Distance Function For Matched Randomization

6 Oct

What is the right distance function for creating greater balance before we randomize? One way to do it is not to think too much about the distance function at all. For instance, this paper takes all the variables, treats them as the same (you can do normalization if you want to) and you can use Mahalanobis distance, or what have you. There are two decisions here: about the subspace and about the weights.

Surprisingly, these ad hoc choices don’t have serious pitfalls except that the balance we get finally in the Y_0 (which is the quantity of interest) may not be great. There is also one case where the method will fail.
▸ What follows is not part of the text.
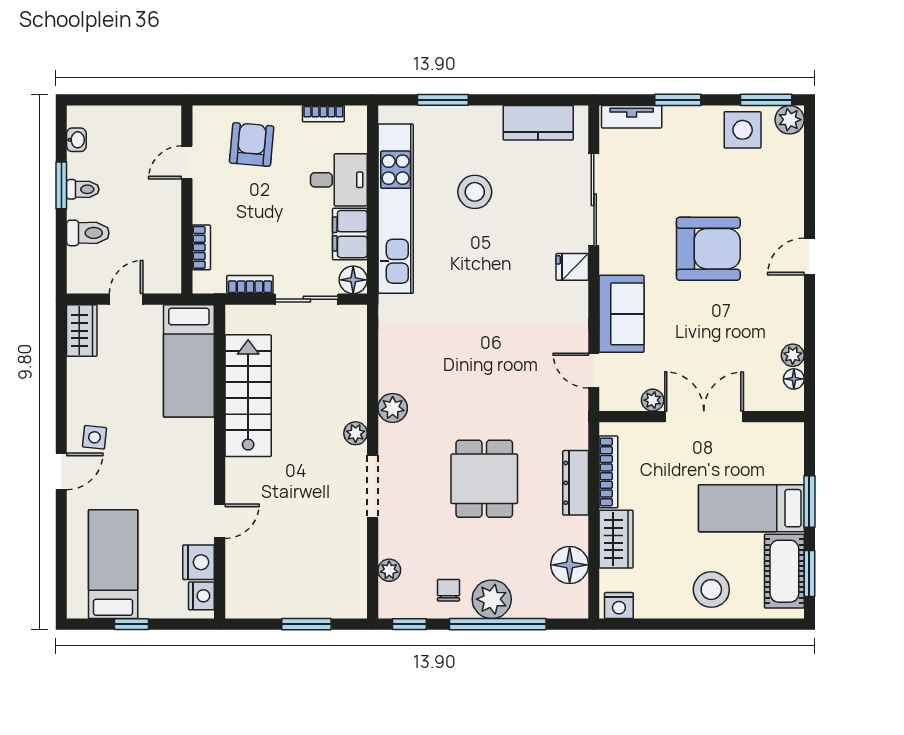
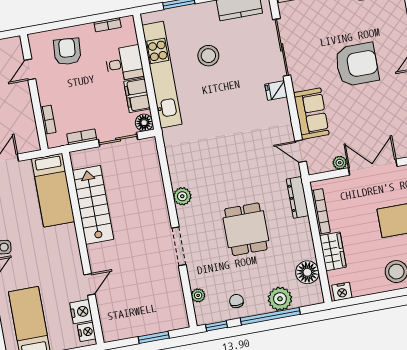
plant: (356, 433) -> (162, 216), removed
dresser: (576, 483) -> (298, 197), moved
plant: (492, 599) -> (280, 299), moved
The point is best illustrated with a contrived example. Imagine there is just one observed X and let’s say it is pure noise. If we were to match on noise and then randomize, it will be the case that it will increase the imbalance in the Y_0 half the time and decrease it another half the time. In all, the benefit of spending a lot of energy on improving balance in an ad hoc space, which may or may not help the true objective function, is likely overstated.

If we have a baseline survey and baseline Ys and we assume that Y_lagged predicts Y_0, then the optimal strategy would be to match on lagged Y. If we have multiple time periods for which we have surveys, we can build a supervised learning model to predict Y in the next time period and match on the Y_hat. The same logic applies when we don’t have lagged_Y for all the rows. We can impute them with supervised learning.